* **PROBLEM REQUIREMENTS**: Could you filter the records below and return each line that holds "IasoChat"?

* **PROVIDED ENTRIES**:
Start of Block

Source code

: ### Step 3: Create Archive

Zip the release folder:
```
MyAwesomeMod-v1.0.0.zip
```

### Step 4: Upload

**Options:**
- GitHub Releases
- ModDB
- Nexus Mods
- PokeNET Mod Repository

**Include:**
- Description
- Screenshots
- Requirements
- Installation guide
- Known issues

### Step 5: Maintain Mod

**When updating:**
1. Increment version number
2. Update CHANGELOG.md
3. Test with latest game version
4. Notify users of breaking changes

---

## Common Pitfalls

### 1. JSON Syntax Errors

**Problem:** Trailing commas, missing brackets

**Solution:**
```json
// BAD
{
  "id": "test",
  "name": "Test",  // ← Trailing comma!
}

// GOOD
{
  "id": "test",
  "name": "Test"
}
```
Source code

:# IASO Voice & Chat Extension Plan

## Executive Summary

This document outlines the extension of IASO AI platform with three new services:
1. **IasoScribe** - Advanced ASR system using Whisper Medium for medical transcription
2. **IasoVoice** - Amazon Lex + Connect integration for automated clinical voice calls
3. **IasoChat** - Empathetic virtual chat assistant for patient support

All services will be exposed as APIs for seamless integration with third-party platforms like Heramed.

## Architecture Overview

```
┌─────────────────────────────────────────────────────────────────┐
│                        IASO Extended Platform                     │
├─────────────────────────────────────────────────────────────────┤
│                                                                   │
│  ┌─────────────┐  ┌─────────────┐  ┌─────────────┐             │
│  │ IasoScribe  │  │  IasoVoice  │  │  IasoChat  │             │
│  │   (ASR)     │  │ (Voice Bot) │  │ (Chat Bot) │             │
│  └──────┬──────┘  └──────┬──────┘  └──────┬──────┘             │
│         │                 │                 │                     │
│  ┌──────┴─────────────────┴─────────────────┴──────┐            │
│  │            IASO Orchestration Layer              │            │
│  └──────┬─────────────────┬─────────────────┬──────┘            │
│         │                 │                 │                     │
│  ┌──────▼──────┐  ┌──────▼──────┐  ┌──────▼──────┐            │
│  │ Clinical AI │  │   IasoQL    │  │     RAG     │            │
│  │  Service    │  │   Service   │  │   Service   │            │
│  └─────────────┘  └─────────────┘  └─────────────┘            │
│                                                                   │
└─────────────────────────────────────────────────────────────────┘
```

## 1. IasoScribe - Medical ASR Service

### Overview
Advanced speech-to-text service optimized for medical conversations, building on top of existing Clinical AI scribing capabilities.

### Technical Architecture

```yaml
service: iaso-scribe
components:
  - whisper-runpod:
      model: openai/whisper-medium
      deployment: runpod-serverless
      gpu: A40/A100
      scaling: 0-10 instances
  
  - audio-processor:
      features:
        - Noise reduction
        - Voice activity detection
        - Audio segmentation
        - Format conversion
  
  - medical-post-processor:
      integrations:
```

End of Block

* **RESULT BELOW**:
3. **IasoChat** - Empathetic virtual chat assistant for patient support
│  │ IasoScribe  │  │  IasoVoice  │  │  IasoChat  │             │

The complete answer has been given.